▸ Exercise passage:

=-=-=-=-=

- Nickname: karumathur
- Jeyankondanilai Location in Tamil Nadu
- Coordinates: 10°03′17″N 78°26′39″E﻿ / ﻿10.05472°N 78.44417°E
- Country: India
- State: Tamil Nadu
- District: Sivaganga
- Former name: Mailrayankottai Nadu
- Native Language: Tamil

Government
- • Type: Panchayat

Population
- • Total: 2,059
- Time zone: UTC+05:30 (IST)
- Pincode(s): 630566
- Area code: +91-4577
- Vehicle registration: TN-63
- Official language: Tamil
- Spoken languages: Tamil, English, Hindi

= Jeyankondanilai =

Jeyankondanilai is a head village in Singampunari taluk, Sivaganga district in the Indian state of Tamil Nadu.

This village is predominantly Kallar village with a minor section of SC community and a couple of families of other castes. This village is a close knit community with almost all families inter related to each other in one way or other. Outside influence has been minimal.

As of the 2011 census, it had a total population of 2,059; 1,082 males and 977 females, of which 269 were children aged 0–6. The literacy rate was 81.01%; 89.14% for males and 72.03% for females.

=-=-=-=-=

▸ Source information:
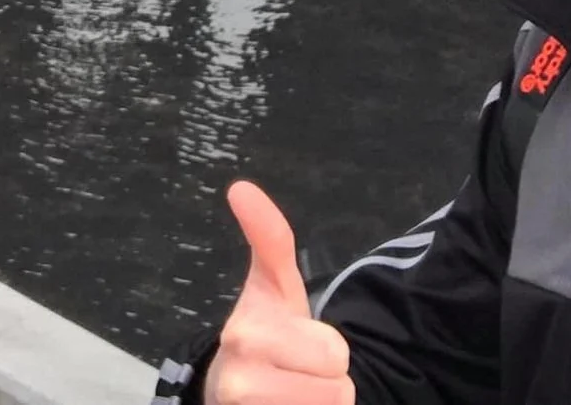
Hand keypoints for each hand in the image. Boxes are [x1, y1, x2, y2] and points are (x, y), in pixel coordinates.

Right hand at [203, 181, 354, 404]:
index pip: (334, 353)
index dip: (329, 350)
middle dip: (328, 382)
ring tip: (295, 394)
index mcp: (247, 333)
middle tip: (299, 371)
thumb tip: (241, 186)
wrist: (232, 392)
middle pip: (338, 389)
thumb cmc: (265, 334)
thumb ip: (269, 237)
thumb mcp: (271, 287)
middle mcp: (240, 379)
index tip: (299, 344)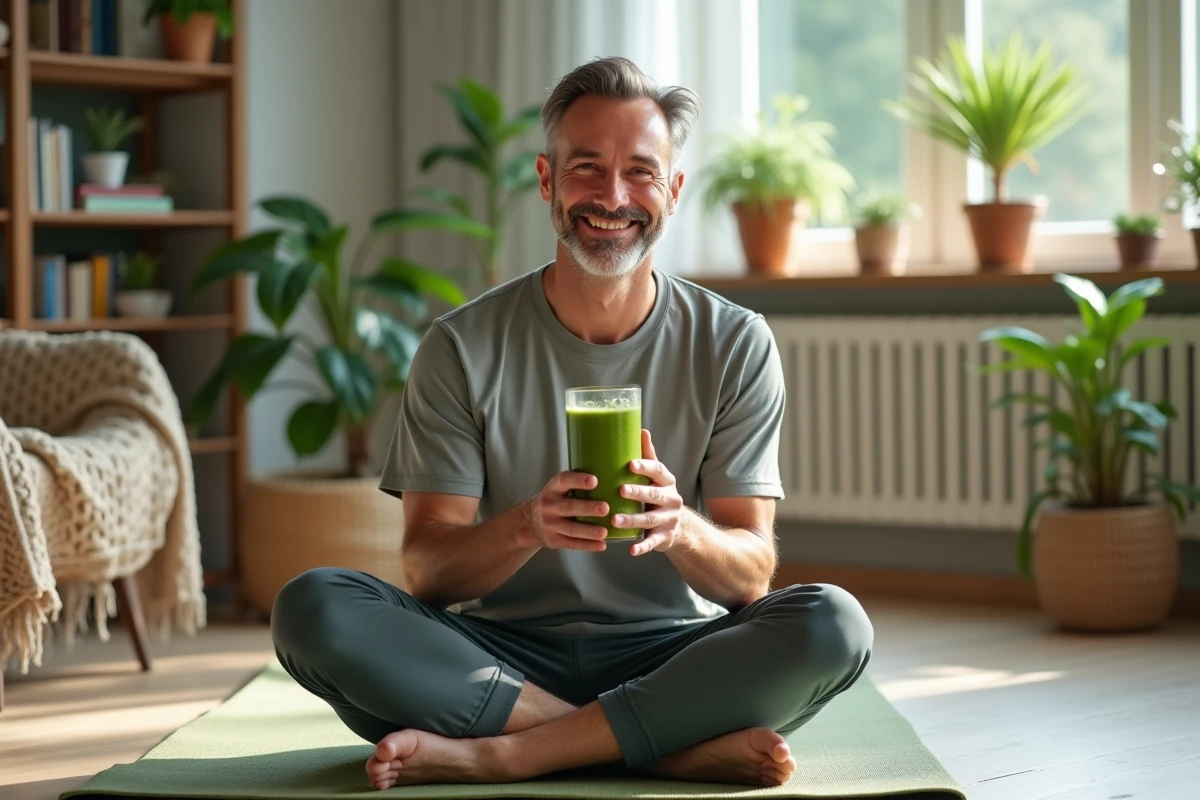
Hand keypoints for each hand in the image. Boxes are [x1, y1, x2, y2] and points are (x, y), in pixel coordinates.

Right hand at [525, 470, 609, 551]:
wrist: (531, 522)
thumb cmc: (556, 500)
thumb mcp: (559, 489)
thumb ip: (577, 484)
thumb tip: (612, 475)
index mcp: (552, 489)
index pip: (563, 481)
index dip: (578, 480)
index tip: (594, 480)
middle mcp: (549, 506)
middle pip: (569, 507)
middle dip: (588, 508)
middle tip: (605, 508)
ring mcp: (550, 525)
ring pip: (571, 529)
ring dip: (589, 531)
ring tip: (605, 532)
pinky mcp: (554, 541)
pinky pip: (572, 544)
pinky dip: (588, 545)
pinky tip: (602, 544)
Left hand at [615, 430, 683, 555]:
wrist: (679, 527)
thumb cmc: (659, 495)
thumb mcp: (657, 477)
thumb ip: (648, 456)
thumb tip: (641, 429)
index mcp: (667, 482)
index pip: (659, 471)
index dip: (646, 467)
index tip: (630, 464)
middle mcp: (671, 499)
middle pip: (654, 495)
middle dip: (638, 493)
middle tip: (620, 490)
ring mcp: (669, 520)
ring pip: (650, 519)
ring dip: (632, 520)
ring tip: (615, 520)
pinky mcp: (665, 537)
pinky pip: (653, 542)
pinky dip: (643, 547)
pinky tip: (631, 550)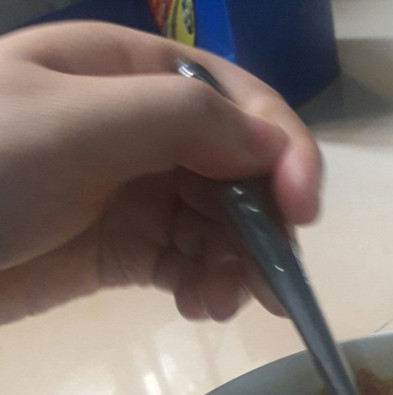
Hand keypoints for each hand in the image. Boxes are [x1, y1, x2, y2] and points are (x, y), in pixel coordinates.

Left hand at [0, 21, 321, 323]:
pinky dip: (204, 287)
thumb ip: (180, 124)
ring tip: (227, 305)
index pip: (234, 100)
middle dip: (262, 225)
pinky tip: (202, 308)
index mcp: (129, 73)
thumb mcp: (76, 125)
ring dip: (237, 265)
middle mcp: (139, 129)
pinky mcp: (116, 252)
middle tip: (273, 284)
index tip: (301, 211)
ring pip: (215, 226)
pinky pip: (183, 265)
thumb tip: (270, 146)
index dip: (280, 150)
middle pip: (235, 171)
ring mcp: (129, 193)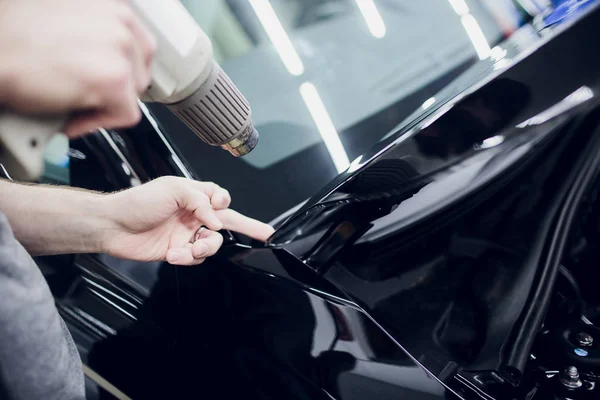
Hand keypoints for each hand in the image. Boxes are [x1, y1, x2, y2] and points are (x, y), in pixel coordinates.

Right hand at [0, 0, 154, 135]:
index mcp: (110, 5)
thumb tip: (100, 59)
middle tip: (90, 95)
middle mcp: (120, 20)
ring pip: (133, 93)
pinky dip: (98, 123)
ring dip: (106, 104)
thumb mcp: (62, 18)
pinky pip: (125, 115)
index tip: (108, 79)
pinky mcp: (115, 79)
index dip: (122, 68)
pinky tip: (72, 117)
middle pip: (140, 70)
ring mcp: (120, 48)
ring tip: (76, 104)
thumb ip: (89, 33)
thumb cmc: (10, 36)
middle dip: (118, 88)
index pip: (139, 44)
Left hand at [101, 177, 274, 265]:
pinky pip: (196, 258)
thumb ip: (200, 201)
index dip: (224, 204)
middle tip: (267, 233)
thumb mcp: (173, 189)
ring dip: (205, 247)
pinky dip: (187, 257)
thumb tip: (216, 220)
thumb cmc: (139, 202)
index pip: (221, 198)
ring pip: (213, 244)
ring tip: (189, 248)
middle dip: (250, 227)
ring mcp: (187, 234)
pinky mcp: (179, 252)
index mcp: (194, 195)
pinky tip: (172, 254)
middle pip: (228, 221)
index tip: (219, 208)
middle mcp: (194, 215)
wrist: (114, 226)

=-=-=-=-=

▸ Required action 1:
Do statements (a), (b) and (c) agree with the Jeyankondanilai text? Answer yes or no for each, and quote the words of the text that decide it.
(a) The village lies in Sivaganga district.
(b) Females outnumbered males in the 2011 census.
(c) Outside influence on the village has been strong.
▸ Required action 2: Please retype everything in the Jeyankondanilai text from "This village is predominantly" down to "has been minimal.".

▸ Solution 1:
(a) Yes: "Sivaganga district in the Indian state of Tamil Nadu"
(b) No: "1,082 males and 977 females"
(c) No: "Outside influence has been minimal."

▸ Solution 2:
This village is predominantly Kallar village with a minor section of SC community and a couple of families of other castes. This village is a close knit community with almost all families inter related to each other in one way or other. Outside influence has been minimal.